Modi slammed on social media amid deadly COVID-19 surge in India

India seeing more new COVID cases than any other country, with a seven-day average of almost 220,000 daily infections.

A police officer tries to control a crowd outside a wine store after the Delhi government ordered a six-day lockdown to limit the spread of the coronavirus [Adnan Abidi/Reuters]

Indian Prime Minister Narendra Modi has faced a backlash on social media over his response to surging coronavirus cases, with users criticising his decision to address tens of thousands of people at state election rallies and letting Hindu devotees congregate for a festival.

India is currently recording more new cases of coronavirus than any other country. As of Sunday, the seven-day average for new daily infections was 219,000, according to Our World in Data. This week India is expected to rise above the high tide of the epidemic seen in the United States, when daily new cases peaked at nearly 300,000 in early January.

India has recorded more than 15 million cases while deaths have risen to nearly 179,000.

Tags including #ResignModi and #SuperSpreaderModi have trended on Twitter in the past two days, as desperate cries for hospital beds, medical oxygen and coronavirus tests flooded social media.

Having swept to power in 2014 with the biggest single-party majority in decades, Modi is unused to such public roasting.

The economy has struggled to recover following a months-long lockdown last year and the country’s second wave of the coronavirus epidemic is proving deadlier than the first.

‘Guard let down’

Modi and his ministers have campaigned heavily ahead of state elections in West Bengal, where opinion polls showed the prime minister’s Bharatiya Janata Party (BJP) was in a tight race with a regional party that rules the state.

“I think the guard was let down by Indians, but also by Indian leaders,” Pallava Bagla, a science journalist, told Al Jazeera.

“Massive elections rallies were held, and subsequently … Hindu festivals are all contributing to this massive surge,” he added.

The eight-phase voting in West Bengal ends on April 29.

A government spokesman did not respond to queries from Reuters news agency on the latest criticism of Modi.
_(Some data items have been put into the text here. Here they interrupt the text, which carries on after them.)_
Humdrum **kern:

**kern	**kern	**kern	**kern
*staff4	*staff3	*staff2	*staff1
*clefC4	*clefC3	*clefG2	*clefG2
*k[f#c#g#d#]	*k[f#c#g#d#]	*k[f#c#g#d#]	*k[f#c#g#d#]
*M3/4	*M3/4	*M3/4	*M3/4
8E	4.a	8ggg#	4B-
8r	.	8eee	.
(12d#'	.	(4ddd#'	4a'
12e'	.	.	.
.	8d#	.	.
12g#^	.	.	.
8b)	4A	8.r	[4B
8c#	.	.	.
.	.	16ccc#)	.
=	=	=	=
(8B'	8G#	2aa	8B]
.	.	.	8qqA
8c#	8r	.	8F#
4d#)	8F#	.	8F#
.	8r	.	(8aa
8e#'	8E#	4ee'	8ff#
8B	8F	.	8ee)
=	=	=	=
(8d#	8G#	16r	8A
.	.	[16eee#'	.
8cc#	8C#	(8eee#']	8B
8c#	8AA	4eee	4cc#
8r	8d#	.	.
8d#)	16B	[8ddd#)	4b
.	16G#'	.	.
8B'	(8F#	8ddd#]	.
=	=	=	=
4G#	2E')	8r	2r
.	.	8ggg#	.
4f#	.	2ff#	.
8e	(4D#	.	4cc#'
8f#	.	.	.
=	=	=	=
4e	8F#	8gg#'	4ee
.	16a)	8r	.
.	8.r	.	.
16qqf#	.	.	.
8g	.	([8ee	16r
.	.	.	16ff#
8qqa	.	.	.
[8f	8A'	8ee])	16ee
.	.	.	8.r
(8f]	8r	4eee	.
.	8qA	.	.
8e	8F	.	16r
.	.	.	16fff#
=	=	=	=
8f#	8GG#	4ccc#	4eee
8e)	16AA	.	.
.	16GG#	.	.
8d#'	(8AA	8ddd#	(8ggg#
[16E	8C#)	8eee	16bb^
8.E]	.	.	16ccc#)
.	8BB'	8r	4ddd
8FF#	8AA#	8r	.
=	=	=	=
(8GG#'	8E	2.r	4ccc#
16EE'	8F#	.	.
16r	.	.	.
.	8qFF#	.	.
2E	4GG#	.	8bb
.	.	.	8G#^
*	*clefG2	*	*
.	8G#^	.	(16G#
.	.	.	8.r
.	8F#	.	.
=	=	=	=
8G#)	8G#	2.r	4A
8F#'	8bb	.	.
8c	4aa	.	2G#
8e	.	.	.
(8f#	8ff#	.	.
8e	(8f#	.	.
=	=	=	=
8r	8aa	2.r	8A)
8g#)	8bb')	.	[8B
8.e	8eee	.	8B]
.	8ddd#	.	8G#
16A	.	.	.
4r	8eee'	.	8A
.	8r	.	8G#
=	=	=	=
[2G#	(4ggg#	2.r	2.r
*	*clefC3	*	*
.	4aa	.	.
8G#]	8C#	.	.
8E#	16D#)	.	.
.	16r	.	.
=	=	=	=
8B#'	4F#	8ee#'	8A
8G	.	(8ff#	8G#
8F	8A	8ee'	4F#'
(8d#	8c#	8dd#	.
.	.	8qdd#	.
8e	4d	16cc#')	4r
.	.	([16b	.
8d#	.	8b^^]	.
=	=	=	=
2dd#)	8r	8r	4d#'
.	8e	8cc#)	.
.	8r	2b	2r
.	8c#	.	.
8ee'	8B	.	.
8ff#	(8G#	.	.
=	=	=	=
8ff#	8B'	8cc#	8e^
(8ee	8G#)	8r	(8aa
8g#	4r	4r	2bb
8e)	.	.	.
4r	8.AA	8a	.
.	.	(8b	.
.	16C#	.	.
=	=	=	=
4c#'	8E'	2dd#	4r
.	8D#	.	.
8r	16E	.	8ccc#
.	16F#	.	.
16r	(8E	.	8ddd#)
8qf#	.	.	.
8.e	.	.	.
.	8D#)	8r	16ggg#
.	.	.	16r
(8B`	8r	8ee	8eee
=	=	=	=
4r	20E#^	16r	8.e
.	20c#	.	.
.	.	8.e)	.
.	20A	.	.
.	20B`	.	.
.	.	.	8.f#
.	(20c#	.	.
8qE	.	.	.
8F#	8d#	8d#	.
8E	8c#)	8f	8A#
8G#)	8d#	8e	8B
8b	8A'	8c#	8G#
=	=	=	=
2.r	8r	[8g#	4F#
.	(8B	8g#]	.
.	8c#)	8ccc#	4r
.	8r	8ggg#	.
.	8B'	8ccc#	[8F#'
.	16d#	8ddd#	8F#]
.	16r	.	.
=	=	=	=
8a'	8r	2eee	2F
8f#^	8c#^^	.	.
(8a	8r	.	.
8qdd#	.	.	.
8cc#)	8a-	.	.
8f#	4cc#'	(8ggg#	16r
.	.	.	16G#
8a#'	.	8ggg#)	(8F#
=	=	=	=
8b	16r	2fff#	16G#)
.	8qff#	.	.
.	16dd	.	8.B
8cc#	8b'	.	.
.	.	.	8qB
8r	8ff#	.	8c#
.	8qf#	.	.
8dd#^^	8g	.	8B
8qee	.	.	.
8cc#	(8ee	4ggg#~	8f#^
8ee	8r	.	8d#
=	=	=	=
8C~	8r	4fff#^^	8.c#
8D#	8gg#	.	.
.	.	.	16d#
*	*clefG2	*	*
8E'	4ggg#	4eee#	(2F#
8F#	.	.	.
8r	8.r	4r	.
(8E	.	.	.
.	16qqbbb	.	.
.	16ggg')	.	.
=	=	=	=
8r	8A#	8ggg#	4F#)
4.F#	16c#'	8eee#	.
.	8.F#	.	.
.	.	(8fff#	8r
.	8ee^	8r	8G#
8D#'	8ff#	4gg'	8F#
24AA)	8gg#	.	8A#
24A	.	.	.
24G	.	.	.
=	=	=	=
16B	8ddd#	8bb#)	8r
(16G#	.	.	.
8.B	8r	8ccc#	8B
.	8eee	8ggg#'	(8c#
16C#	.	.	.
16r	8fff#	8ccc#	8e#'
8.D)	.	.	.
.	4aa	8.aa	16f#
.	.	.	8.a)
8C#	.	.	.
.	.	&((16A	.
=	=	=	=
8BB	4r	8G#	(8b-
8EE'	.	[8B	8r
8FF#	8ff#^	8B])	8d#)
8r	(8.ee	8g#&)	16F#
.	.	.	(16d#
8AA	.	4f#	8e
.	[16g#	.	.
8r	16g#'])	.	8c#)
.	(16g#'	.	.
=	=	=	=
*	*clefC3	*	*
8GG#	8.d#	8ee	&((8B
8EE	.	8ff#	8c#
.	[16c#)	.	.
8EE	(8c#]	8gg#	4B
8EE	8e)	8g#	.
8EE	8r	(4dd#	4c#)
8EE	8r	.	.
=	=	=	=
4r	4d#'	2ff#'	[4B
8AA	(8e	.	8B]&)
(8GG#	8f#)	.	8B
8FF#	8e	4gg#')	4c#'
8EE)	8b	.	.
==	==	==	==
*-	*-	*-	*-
But Piyush Goyal, the minister for railways, commerce and industry, told Reuters’ television partner ANI that Modi was working many hours a day to manage the crisis.

On Saturday, Modi asked religious leaders to only symbolically celebrate a festival known as Kumbh Mela, after tens of thousands of Hindu devotees gathered daily in close proximity to immerse themselves in the Ganges.

But that was on the seventeenth day of the festival scheduled to run until the end of April, and it is yet to be officially called off despite authorities detecting hundreds of infections among participants who had poured in from across the country.

Though it is not a force in the state, the main national opposition Congress party on Sunday called off election rallies in Bengal.

“In view of the COVID-19 situation, I am suspending all my public rallies in West Bengal,” former Congress Party President Rahul Gandhi posted on Twitter, encouraging others to do the same.

However, the BJP has insisted on its candidates’ “constitutional right” to campaign for at least 14 days.

COVID-19 cases in Bengal, meanwhile, have quadrupled since the start of April, and at least three election contestants have died.